Common complications associated with wisdom teeth include:
- Tooth pain. Pain in the back of the mouth is a common sign of emerging wisdom teeth. Tooth pain can start off as mild and intermittent. The gums in the back of your mouth may hurt for a few days, and then the pain subsides. This can happen on and off over several months or years. However, pain can gradually increase to the point where it becomes difficult to chew or talk. Pain is often due to the tooth pressing on the nerves in the mouth.
- Swelling and redness. Along with pain, signs of an emerging wisdom tooth include redness or swelling in the gums around your third molars.
- Impacted tooth. Sometimes, your jaw bone and other teeth prevent wisdom teeth from coming in, and the teeth remain trapped beneath the gum line. This can cause severe pain in the mouth. Other signs of an impacted wisdom tooth include pain around your molars, but no sign of an emerging tooth. You may also develop a cyst in the back of your mouth.
- Oral infections. As your wisdom teeth emerge, bacteria can get trapped in your gums, leading to an oral infection. Signs of an infection include:
- tenderness in your jaw
- bad breath
- a foul taste in the mouth
- Cavities. Food may also get trapped in the gums around third molars, which can cause a cavity on your emerging third molar. Teeth in front of wisdom teeth can also get cavities because there isn’t enough space to brush or floss.
- Shifting teeth. When there isn’t enough space in your mouth for wisdom teeth, other teeth can shift out of place as these teeth emerge. They may become misaligned or crooked.
If you have tooth pain or see an emerging wisdom tooth, see your dentist. Your dentist can take X-rays to determine how many wisdom teeth you have. If you don’t already have a dentist, you can browse options in your area through the Healthline FindCare tool.

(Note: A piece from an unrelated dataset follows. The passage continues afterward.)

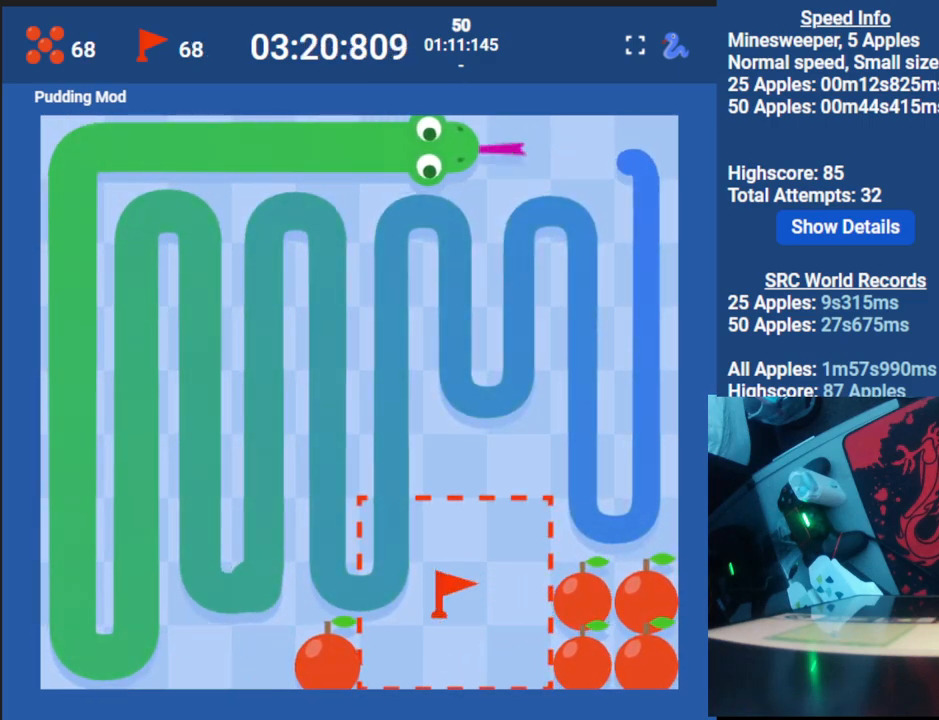
{"keys": ["down"], "events": [[217, "right", "up"], [417, "down", "down"]]}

When you’re experiencing pain or other problems, your dentist will likely recommend removal by an oral surgeon. This helps reduce the risk of complications like:
- bone loss
- nerve pain
- shifting teeth
If your wisdom teeth aren’t causing any problems or complications, your dentist may monitor the teeth and recommend removal at a later time. Keep in mind, though, wisdom teeth removal becomes harder later in life. So if you’re having problems, remove the bothersome teeth early.
Some people don’t have wisdom teeth. So if you’re fortunate enough to be without third molars, you can avoid removal of these teeth. If you have wisdom teeth, but they’re not causing problems, continue to schedule regular dental visits every 6 months.
Your dentist can keep a close eye on these emerging teeth and then recommend removal when it’s appropriate.